Ada banyak malam yang kuhabiskan untuk menangisi bagaimana masa lalu sepertinya terlalu dewasa untuk aku yang saat itu masih duduk di bangku Sekolah Dasar. Saat itu, hal ini tidak pernah kupermasalahkan, namun seiring berjalannya waktu, hal ini menjadi perkara yang membuat batinku cukup terluka. Aku sering menangis hanya karena masa lalu yang sama sekali tak bisa diulang. Hal ini aku simpan selama kurang lebih 5 tahun dengan berbagai cara yang telah aku coba untuk berdamai dengannya.

Ada luka batin dalam diriku yang tiba-tiba mendesak keluar, tentang bagaimana Mama yang lebih sering memprioritaskan pekerjaannya daripada aku, anaknya. Saat itu, jarak antara rumah dengan sekolah sekitar 10 kilometer yang ditempuh selama 30 menit dengan menaiki 2x angkutan umum karena tidak ada angkutan umum dari rumah yang langsung menuju area sekolah. Saat memulainya aku baru duduk di bangku kelas 3 SD yang setelah kupikir saat ini, “Kok Mama dan Ayah berani melepasku sendiri berangkat ke sekolah?” Tak ada pikiran buruk saat itu. Aku lebih sering menikmati dan menerima bahwa kedua orangtua bekerja sehingga tidak ada waktu untuk sekedar mengantarku ke sekolah.

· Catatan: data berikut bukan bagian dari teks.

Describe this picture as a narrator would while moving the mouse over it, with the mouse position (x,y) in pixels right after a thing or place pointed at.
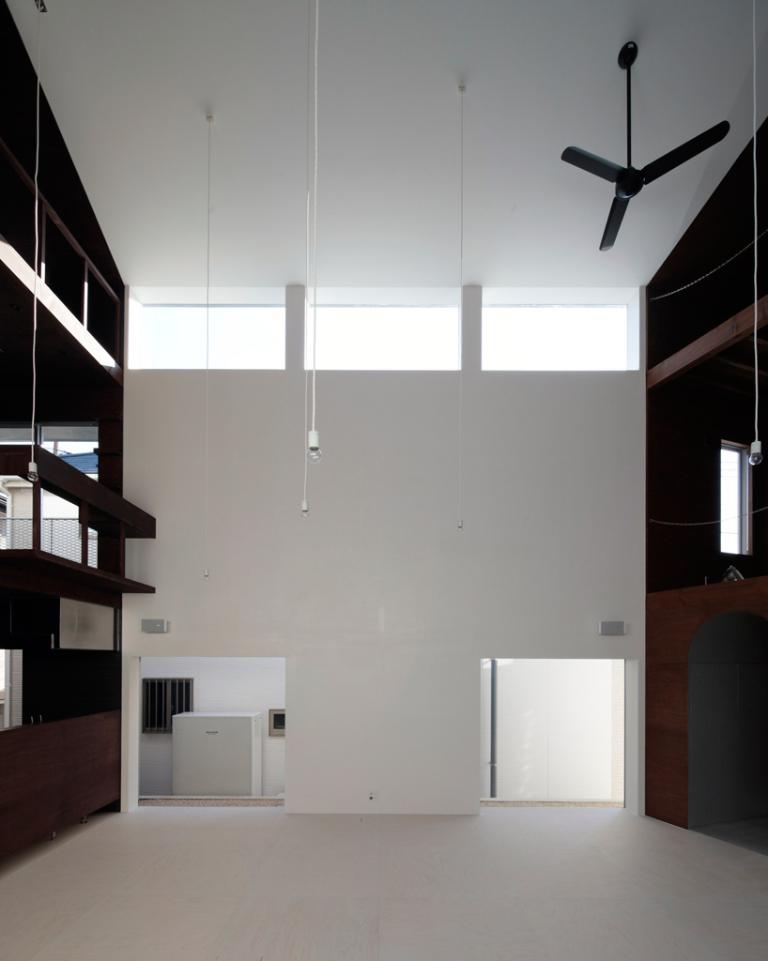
As we can see in the image there is a wall (429,596), lights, fan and fence (45,526) in the background (13,539).
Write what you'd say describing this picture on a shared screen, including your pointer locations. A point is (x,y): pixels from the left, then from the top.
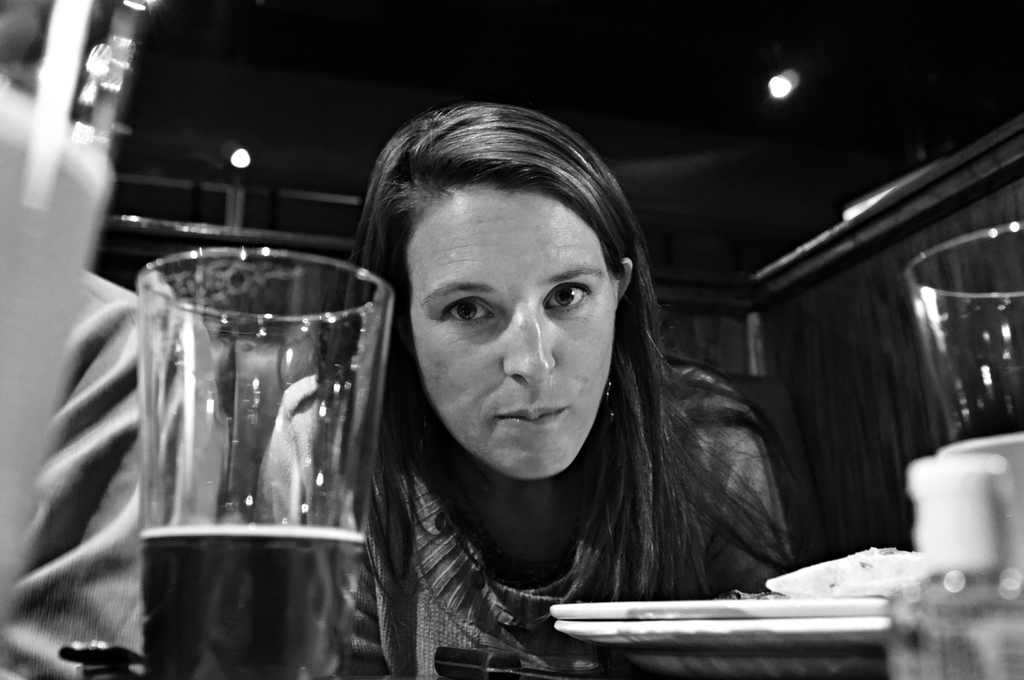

Namun, sebagai anak kecil, tentu saja terkadang aku iri dengan teman-teman yang diantar dan dijemput sekolah oleh orangtuanya. Hingga beberapa kali aku tantrum, merengek untuk diantarkan menuju sekolah yang lebih sering ditolak oleh Mamaku. Mama akan lebih memilih meladeni rengekan dan tangisanku daripada mengalah untuk mengantarkanku yang mungkin akan lebih bisa menghemat waktu atau Mama akan lebih memilih untuk memberikan uang lebih daripada mengantarkanku. Demi merasakan manisnya duduk di kursi penumpang mobil Mama, aku akan mengiyakan jika Mama hanya mengantarkanku seperempat perjalanan, setidaknya Mama mau meluangkan sedikit waktu untukku. Itu adalah sebuah kenikmatan bagiku.

Awalnya, aku tidak pernah berniat untuk mengungkapkan semua ini kepada Mama karena aku takut menyakiti perasaannya. Namun, tangisan di malam hari dengan memori-memori masa lalu yang menjadi luka batin untukku tak pernah berhenti datang setidaknya sekali dalam sebulan membuat malamku menjadi muram, hatiku merasakan sedih mendalam, dan tidurku tak pernah tentram. Hal ini cukup mengganggu. 

Setelah mencari jawaban kesana kemari, bercerita kepada teman hingga psikologi akhirnya aku memutuskan untuk mengungkapkan luka batin ini kepada Mama. Saat itu, aku sedang menangis karena lagi-lagi mengingat masa lalu itu, rasanya seperti memutar kaset rusak, dengan sisa-sisa tenaga dan keberanian yang kumiliki aku menulis semua keluh kesahku di sebuah note yang kemudian aku salin dan kukirimkan kepada Mama. 

Ini adalah sebuah dilema besar bagiku, karena selama ini aku tidak pernah mengungkapkan perasaan terdalamku kepada Mama. Aku terbiasa jauh dari kedua orang tuaku karena setelah lulus sekolah dasar mereka langsung memasukkanku ke sebuah pondok pesantren yang menjadi saksi tumbuh kembangku. Mengungkapkan perasaan yang sesungguhnya sangat jarang kulakukan kepada mereka, aku lebih sering menyimpannya dalam-dalam atau menceritakannya kepada teman.

Pada tanggal cantik dimana orang-orang sibuk berkoar tentang tanggal yang tepat untuk jadian, aku melakukan pengakuan, mengungkapkan luka batin masa lalu kepada Mama. Mencoba mengeratkan ikatan antara ibu dan anak yang terlihat dekat namun berjarak. Setidaknya, aku merasa lebih lega dan sedikit was-was, pasalnya Mama belum membalas pesanku. Mungkin, ia tertidur. Biarlah, setidaknya aku berhasil mengungkapkan apa yang menghantuiku.